LoRA Basics
Learn LoRA concepts with safe, lawful, original-content workflows.
These pages explain LoRA ideas for education. They avoid real-person imitation, private identity use, mature content, and copied IP workflows.
What Is a LoRA Model?
A LoRA is a small add-on model that helps an image model learn a focused concept, style, object class, or original character design. This site treats LoRA education as all-ages, lawful, and non-impersonation oriented.
Dataset Preparation for LoRA Training
A useful dataset is consistent, clean, and permission-safe. Use original or licensed images, avoid real-person imitation, remove duplicates, and include enough variation in pose, lighting, camera, and background for the concept you want to teach.
Captioning Images for LoRA Training
Captions should describe what is visible without overloading every image. Include the trigger concept, important clothing or object details, pose, scene, and style when relevant. Avoid names, brands, or private identity cues.
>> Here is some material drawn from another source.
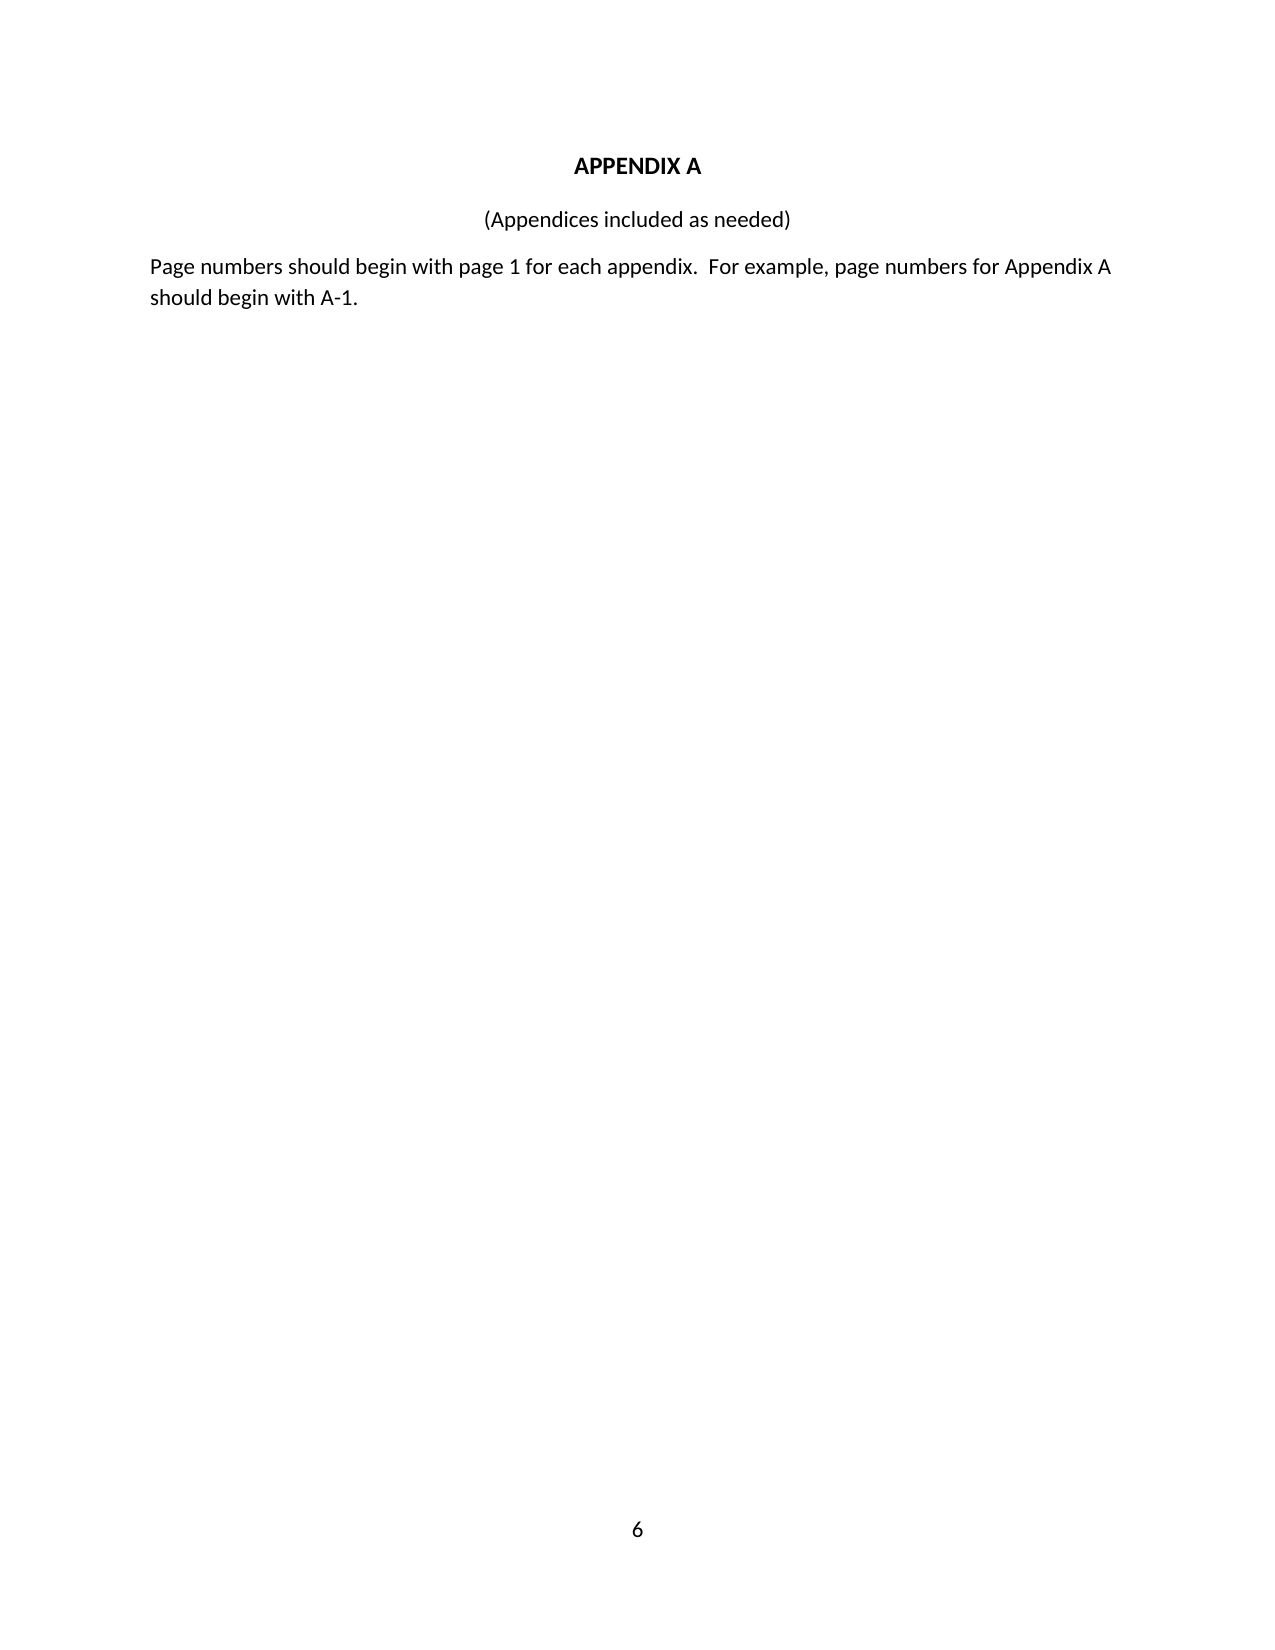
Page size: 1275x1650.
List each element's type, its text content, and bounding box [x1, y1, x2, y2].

Basic Training Settings Explained
Training settings control how strongly the LoRA learns. Learning rate, steps, repeats, resolution, and network size should be adjusted gradually. Keep notes for each run so test results can be compared instead of guessed.
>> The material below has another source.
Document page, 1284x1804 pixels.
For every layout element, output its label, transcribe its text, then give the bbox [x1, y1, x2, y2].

Common LoRA Training Mistakes
Common mistakes include tiny datasets, duplicated images, unclear captions, mixed concepts, overtraining, and testing only one prompt. A safer workflow is to train small, test broadly, and stop when the model is useful rather than extreme.
How to Test a LoRA Safely
Test with neutral prompts, varied camera angles, and safe scenes. Confirm the LoRA responds to its intended trigger without copying real people, brands, or protected characters. Keep a short test grid for future comparisons.